The answers from Microsoft have been coming into slightly less-fuzzy focus, there's no way to tell how it's going to shake out. I mean, look at Palm. They had a great new platform too. Granted, we are talking about Microsoft, and the box containing this phone was adorned with Developers! Developers! DEVELOPERS! But it's quite frankly unpossible to tell what a major part of the phone's experience is going to be like—maybe the most critical aspect that's out of Microsoft's control. In the meantime, most of what we do know, you can read right here.
Windows Phone 7 is good. Really good. It has the raw components needed to build a great smartphone. Or at least, one from 2009. Is that enough? It's starting a generation behind Android and iPhone, which now have tens of millions devices. On top of that, it's behind them functionally, too, missing things that are now table stakes, like copy and paste and multitasking for third-party applications. People might not know what 'multitasking' is, they'll just wonder why they can't play Pandora in the background.

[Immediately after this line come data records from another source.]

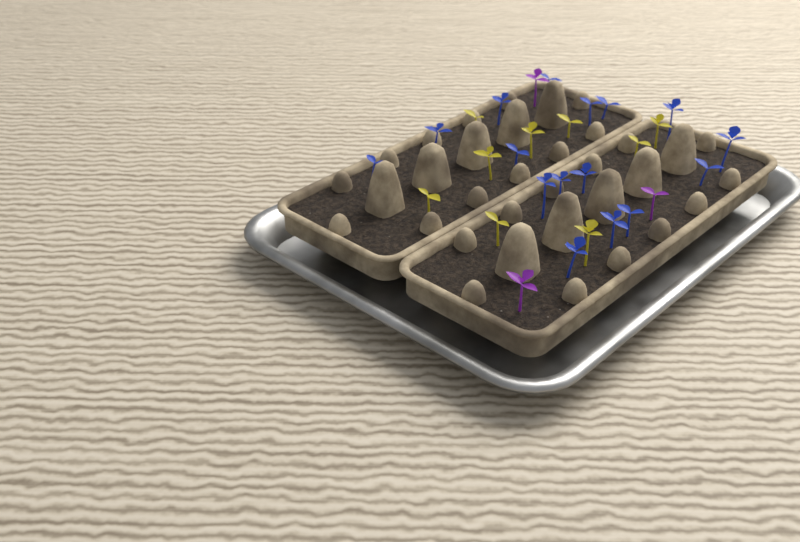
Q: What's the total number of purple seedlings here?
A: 3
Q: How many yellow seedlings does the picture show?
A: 9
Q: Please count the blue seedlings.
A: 16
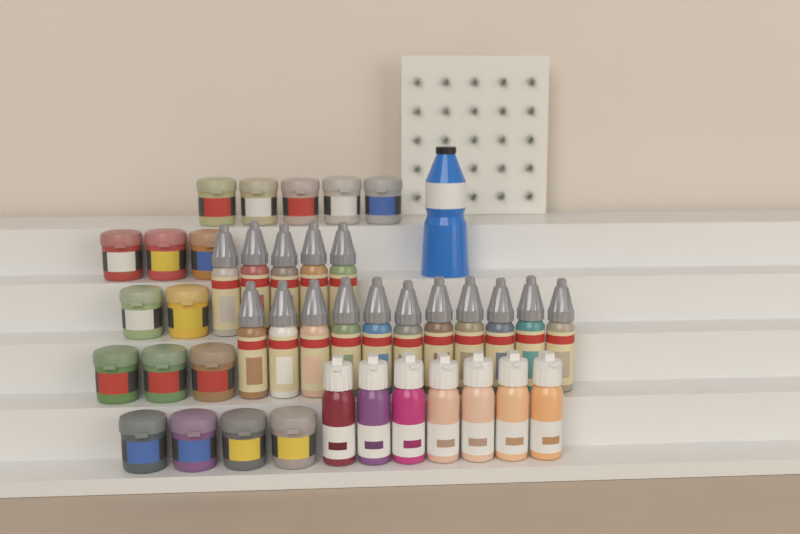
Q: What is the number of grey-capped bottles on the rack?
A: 16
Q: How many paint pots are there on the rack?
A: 17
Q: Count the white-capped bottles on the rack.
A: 7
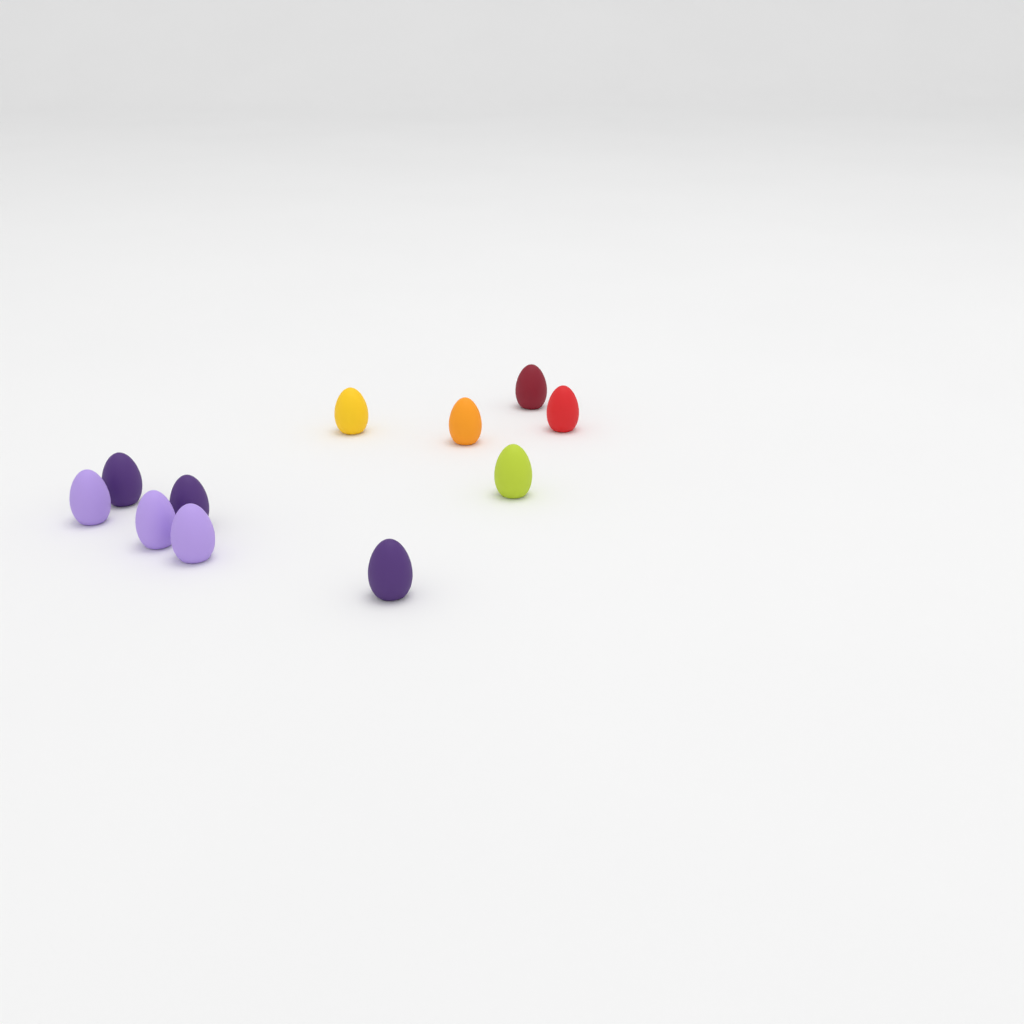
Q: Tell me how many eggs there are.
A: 11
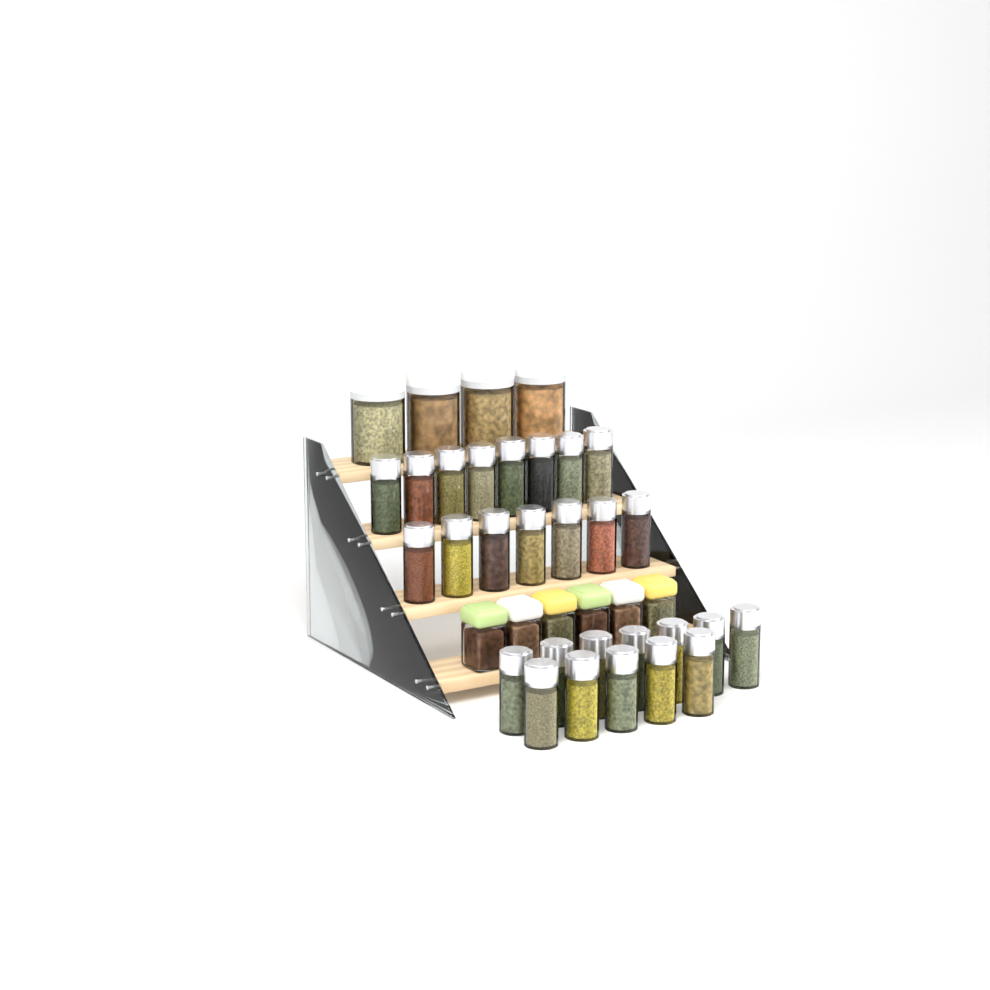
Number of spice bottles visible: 27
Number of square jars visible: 6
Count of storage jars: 4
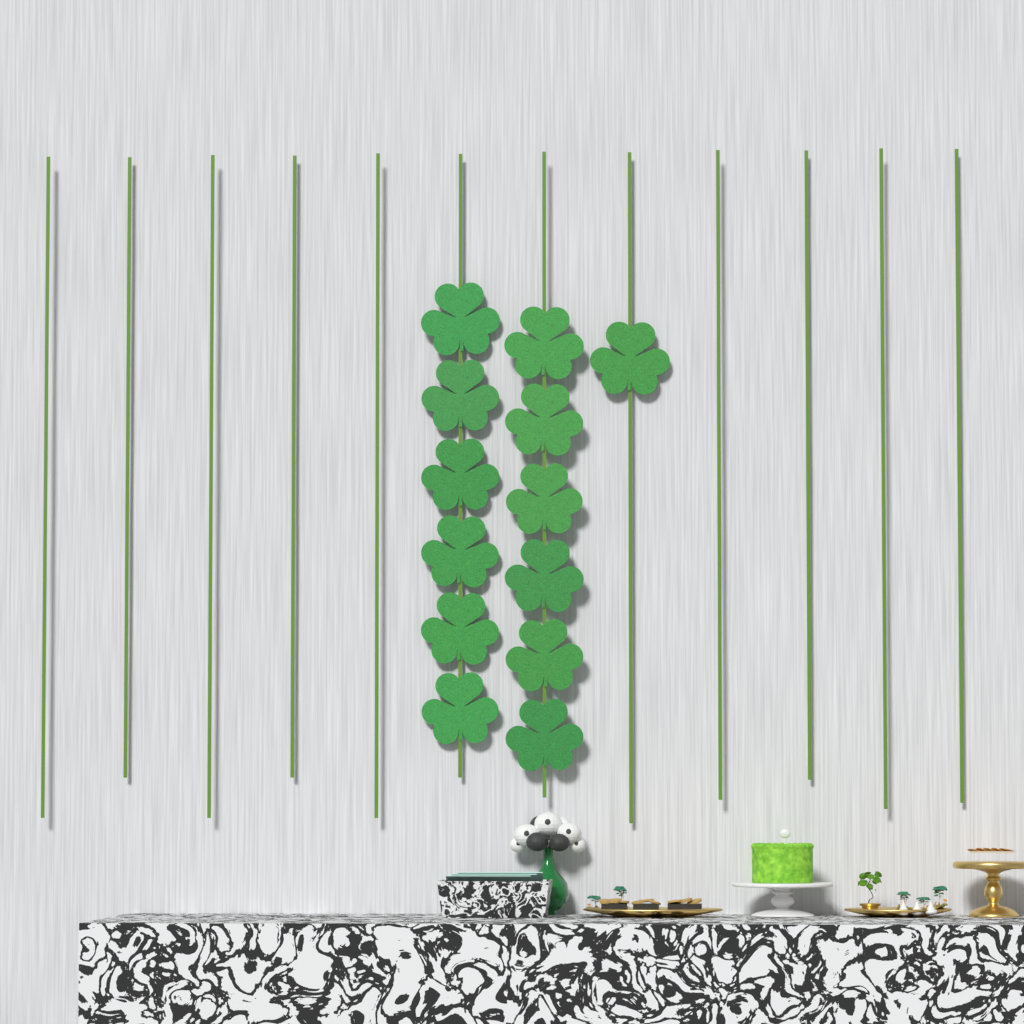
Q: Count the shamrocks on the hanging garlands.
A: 13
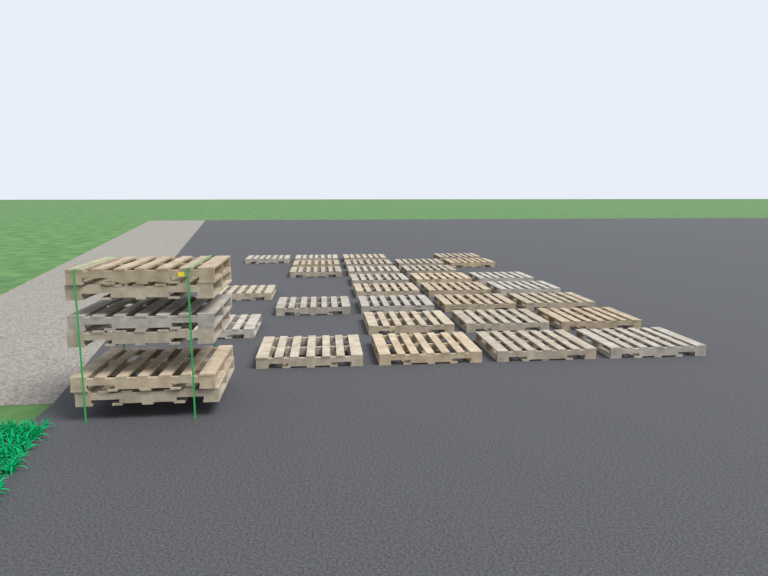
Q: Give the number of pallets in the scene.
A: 36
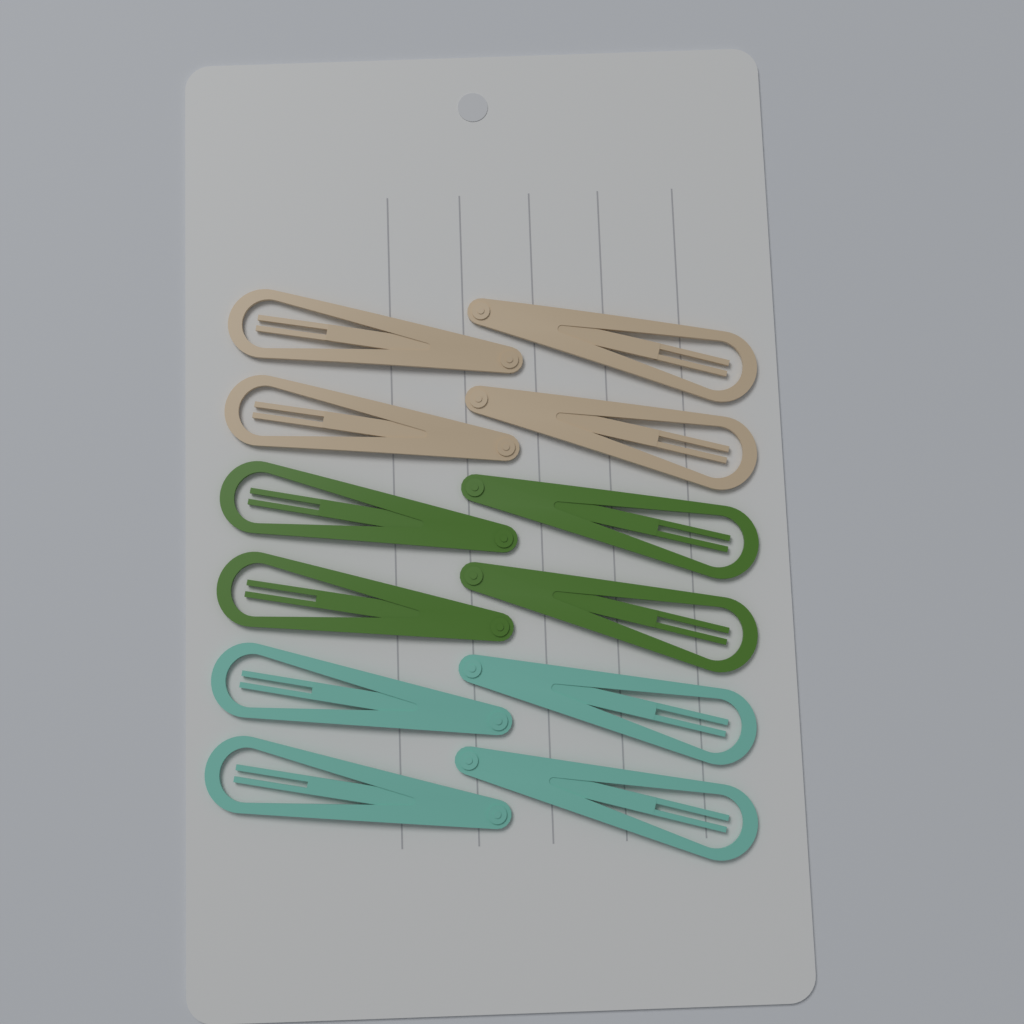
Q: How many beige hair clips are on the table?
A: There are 4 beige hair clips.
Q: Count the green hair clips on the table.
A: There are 4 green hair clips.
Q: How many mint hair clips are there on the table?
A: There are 4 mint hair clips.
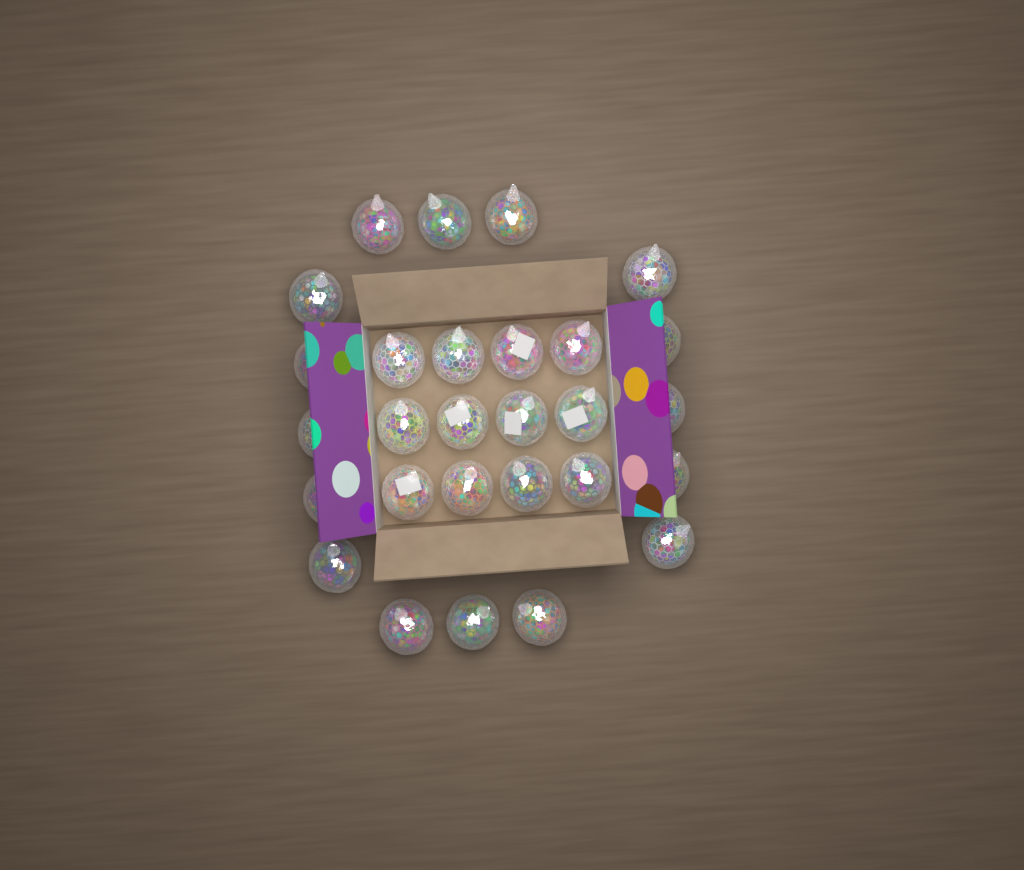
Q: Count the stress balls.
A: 28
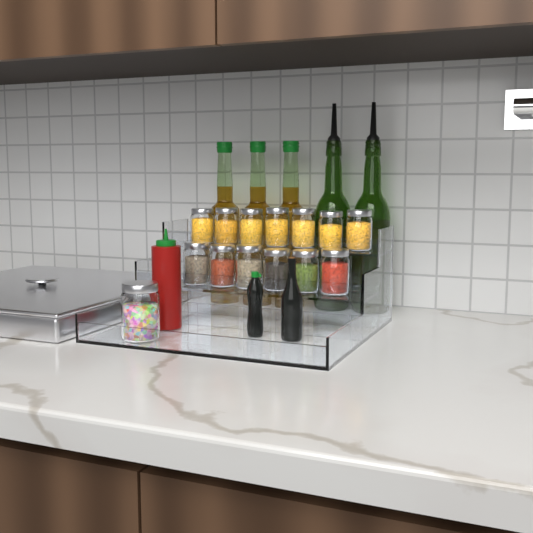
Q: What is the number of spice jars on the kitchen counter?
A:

And apps? iPhone and Android both have over 100,000. (Well, close enough for Android.) Developers go to where the users are; users go to where the content is. Microsoft has to break a vicious, virtuous cycle. If anybody can do this, rebuild an empire from less than nothing, it's Microsoft. Patience is perhaps Microsoft's greatest virtue, but sheer greed is what it needs right now. Making Windows Phone something that people want to buy is going to require the most herculean effort the company's made in a long, long time. Windows Vista and 7 style onslaughts for mindshare. It has to snag developers and users, by the screaming bucketful. Microsoft has to want it bad enough. Fortunately, Windows Phone 7 might just be good enough.